Here are 14 tips for the Truly Clueless Would-Be Government Contractors who think that winning a government contract is the yellow brick road to riches:

1. If you are thinking of competing for a government contract, hire good professional help to negotiate and manage the contract, and listen to them.

2. Your technical and marketing employees are the ones who are going to get you into trouble on a government contract. Keep them on a leash.

3. Buy first-rate training for all of the people who will be involved with government contracts. If you will not invest in training you have no business doing business with the government.

4. Don’t compete for a government contract if you are not sure that you can do the job to the government’s satisfaction. Make sure that you know what it will take to satisfy the government before you submit a bid or proposal.

5. Don’t assume that the government’s representatives know what they’re talking about when they explain rules, specifications, and the contract clauses. In my experience, most of them don’t.


7. If you win the contract, take a firm, formal, arm’s-length, businesslike approach to all aspects of the deal. Comply strictly with all contract terms and insist that the government do the same. Know all of your contractual deadlines and meet them. Know all of the government’s contractual deadlines and notify them in writing the moment that they are late. The very moment.
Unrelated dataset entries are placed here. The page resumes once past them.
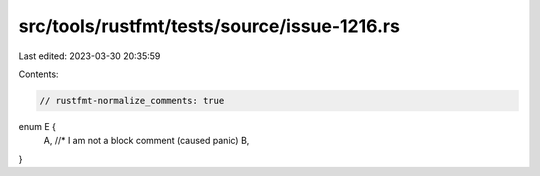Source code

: src/tools/rustfmt/tests/source/issue-1216.rs
============================================

Last edited: 2023-03-30 20:35:59

Contents:

.. code-block:: rs

    // rustfmt-normalize_comments: true
enum E {
    A, //* I am not a block comment (caused panic)
    B,
}


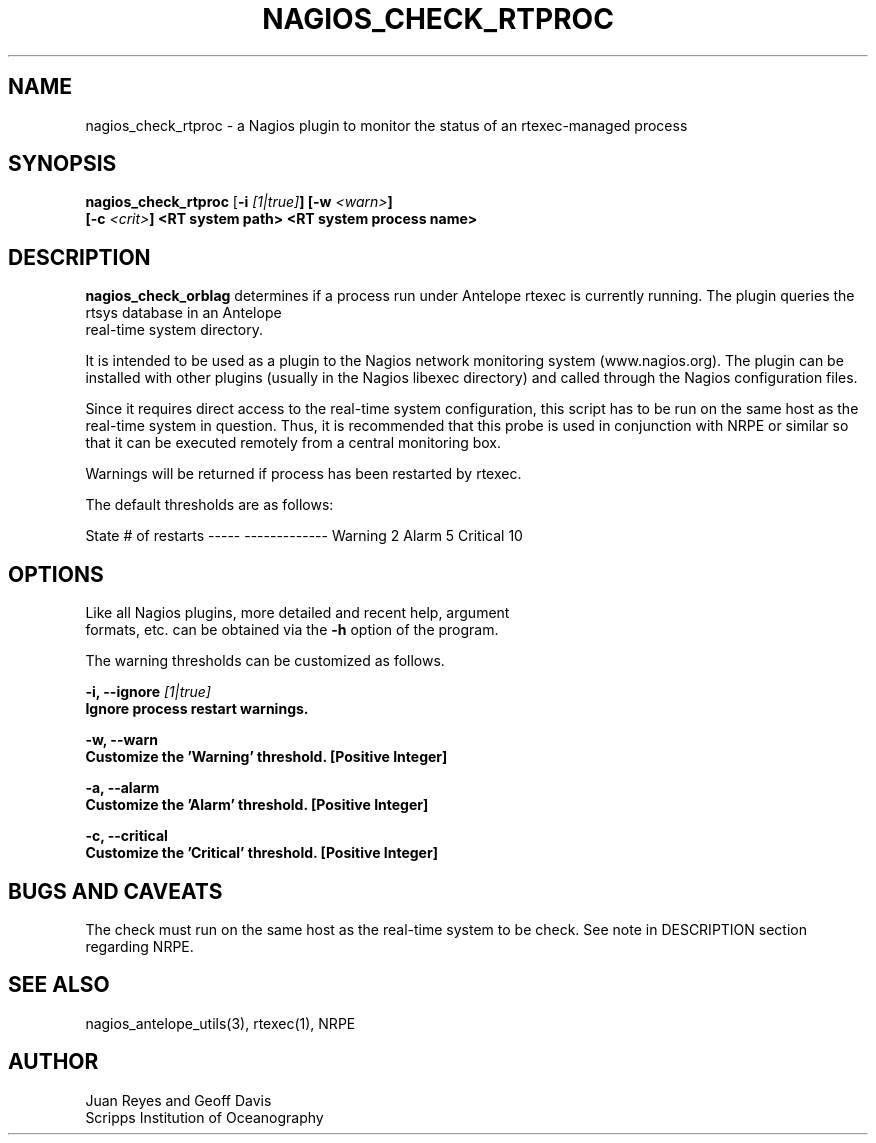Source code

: .TH NAGIOS_CHECK_RTPROC 1 "$Date$"
.SH NAME
nagios_check_rtproc \- a Nagios plugin to monitor the status of an rtexec-managed process
.SH SYNOPSIS
.nf
\fBnagios_check_rtproc\fP [\fB\-i \fI[1|true]\fP] [\fB\-w \fI<warn>\fP]
     [\fB\-c \fI<crit>\fP] \fB<RT system path>\fP \fB<RT system process name>\fP
.fi
.SH DESCRIPTION
\fBnagios_check_orblag\fP determines if a process run under Antelope rtexec is
currently running.  The plugin queries the rtsys database in an Antelope
 real-time system directory.

It is intended to be used as a plugin to the Nagios network monitoring system
(www.nagios.org). The plugin can be installed with other plugins (usually in
the Nagios libexec directory) and called through the Nagios configuration files.

Since it requires direct access to the real-time system configuration, this
script has to be run on the same host as the real-time system in question. Thus,
it is recommended that this probe is used in conjunction with NRPE or similar so
that it can be executed remotely from a central monitoring box.

Warnings will be returned if process has been restarted by rtexec.

The default thresholds are as follows:

State       # of restarts
-----       -------------
Warning     2
Alarm       5
Critical    10

.SH OPTIONS
.nf
Like all Nagios plugins, more detailed and recent help, argument
formats, etc. can be obtained via the \fB\-h\fP option of the program.

The warning thresholds can be customized as follows.

  \fB\-i, --ignore \fI[1|true]\fP
  Ignore process restart warnings.

  \fB\-w, --warn\fP
   Customize the 'Warning' threshold. [Positive Integer]

  \fB\-a, --alarm\fP
   Customize the 'Alarm' threshold. [Positive Integer]

  \fB\-c, --critical\fP
  Customize the 'Critical' threshold. [Positive Integer]




.fi
.SH "BUGS AND CAVEATS"
The check must run on the same host as the real-time system to be check. See
note in DESCRIPTION section regarding NRPE.

.SH "SEE ALSO"
nagios_antelope_utils(3), rtexec(1), NRPE
.SH AUTHOR
.nf
Juan Reyes and Geoff Davis
Scripps Institution of Oceanography
.fi
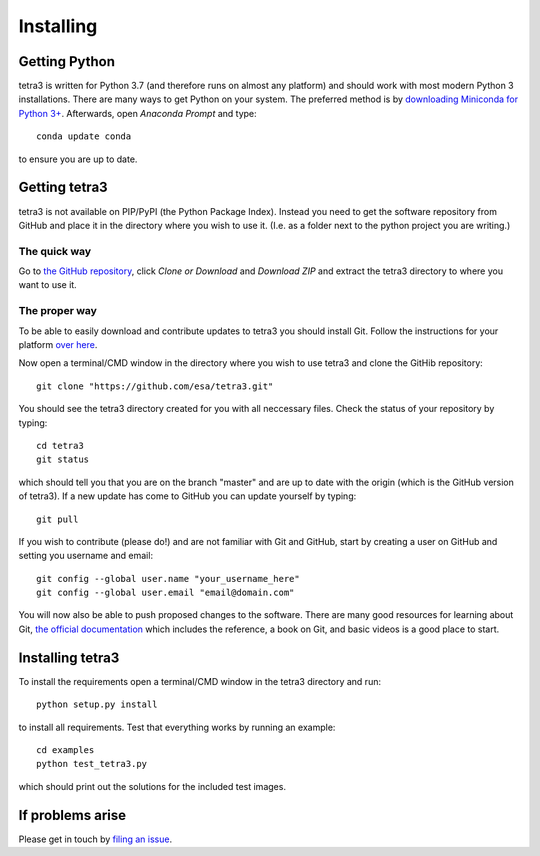 Installing
==========

Getting Python
--------------
tetra3 is written for Python 3.7 (and therefore runs on almost any platform) and should work with
most modern Python 3 installations. There are many ways to get Python on your system. The preferred
method is by `downloading Miniconda for Python 3+ 
<https://docs.conda.io/en/latest/miniconda.html>`_. Afterwards, open `Anaconda Prompt` and type::

    conda update conda
    
to ensure you are up to date.

Getting tetra3
--------------
tetra3 is not available on PIP/PyPI (the Python Package Index). Instead you need to get the software
repository from GitHub and place it in the directory where you wish to use it. (I.e. as a folder
next to the python project you are writing.)

The quick way
^^^^^^^^^^^^^
Go to `the GitHub repository <https://github.com/esa/tetra3>`_, click `Clone or Download` and
`Download ZIP` and extract the tetra3 directory to where you want to use it.

The proper way
^^^^^^^^^^^^^^
To be able to easily download and contribute updates to tetra3 you should install Git. Follow the
instructions for your platform `over here <https://git-scm.com/downloads>`_.

Now open a terminal/CMD window in the directory where you wish to use tetra3 and clone the
GitHib repository::

    git clone "https://github.com/esa/tetra3.git"
    
You should see the tetra3 directory created for you with all neccessary files. Check the status of
your repository by typing::

    cd tetra3
    git status
    
which should tell you that you are on the branch "master" and are up to date with the origin (which
is the GitHub version of tetra3). If a new update has come to GitHub you can update yourself by
typing::

    git pull

If you wish to contribute (please do!) and are not familiar with Git and GitHub, start by creating
a user on GitHub and setting you username and email::

    git config --global user.name "your_username_here"
    git config --global user.email "email@domain.com"

You will now also be able to push proposed changes to the software. There are many good resources
for learning about Git, `the official documentation <https://git-scm.com/doc>`_ which includes the 
reference, a book on Git, and basic videos is a good place to start.

Installing tetra3
-----------------
To install the requirements open a terminal/CMD window in the tetra3 directory and run::

    python setup.py install
    
to install all requirements. Test that everything works by running an example::

    cd examples
    python test_tetra3.py
    
which should print out the solutions for the included test images.
    
If problems arise
-----------------
Please get in touch by `filing an issue <https://github.com/esa/tetra3/issues>`_.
Neither ask for nor grant exceptions except through formal processes, such as engineering change proposals, formal waivers, and change orders. Know your obligations and fulfill them. Know your rights and insist upon them. When you truly believe that the government owes you something, ask for it in writing. If you don’t get favorable action within a reasonable period of time, submit a claim in accordance with the contract Disputes clause and FAR Subpart 31.2. If the contracting officer does not make a decision within the deadlines set by the Disputes clause, hire an attorney and appeal to a board of contract appeals or to the Court of Federal Claims, unless you are willing to let the government keep what you think is yours.

8. Never yield to threats from a contracting officer or a contracting officer’s representative. If you do, things will only get worse. When you insist upon your rights and the contracting officer’s representative says: That cuts both ways, just say: Yes, and we can live with that.

9. Don’t rely on personal relationships with government personnel. Good personal relations are important and desirable; but, in the end, it’s a dog-eat-dog world. Never consider a government representative to be your “friend.” Remember that government personnel are not business persons. They are government officials with limited authority, limited knowledge, a heavy workload, and lots of people looking over their shoulders. They will not (and should not) stick their necks out for you. If they do they are either stupid or dishonest and cannot be trusted. Some will make an extra effort for you, which is okay, but many will not. Assume from day one that you are on your own.

10. Keep good records. Document every telephone call and meeting. EACH AND EVERY ONE. Write down who, what, when, where, why, and how, and make your people do it as well. Check to see that they do. File every email and letter. EACH AND EVERY ONE. He or she who does not document or who skimps on documentation is a fool.

11. Promptly follow up on oral understandings and agreements in writing. Send crucially important communications by certified mail, return receipt requested, including confirmation of emailed and oral understandings and agreements.

12. It’s business, not personal. When speaking with and corresponding with government personnel, always be calm and polite, no matter how badly they have behaved or how angry about it you are, but always be determined and firm.

13. Remember the 999/1,000 rule: You can do things wrongly 999 times out of 1,000 and nothing bad will happen. It’s the 1,000th time that will do you in.

14. Make sure that you have the telephone number, email address, and street address of a good government contracts attorney and a good government contracts accountant. If you can’t afford that kind of help, stay away from government contracts.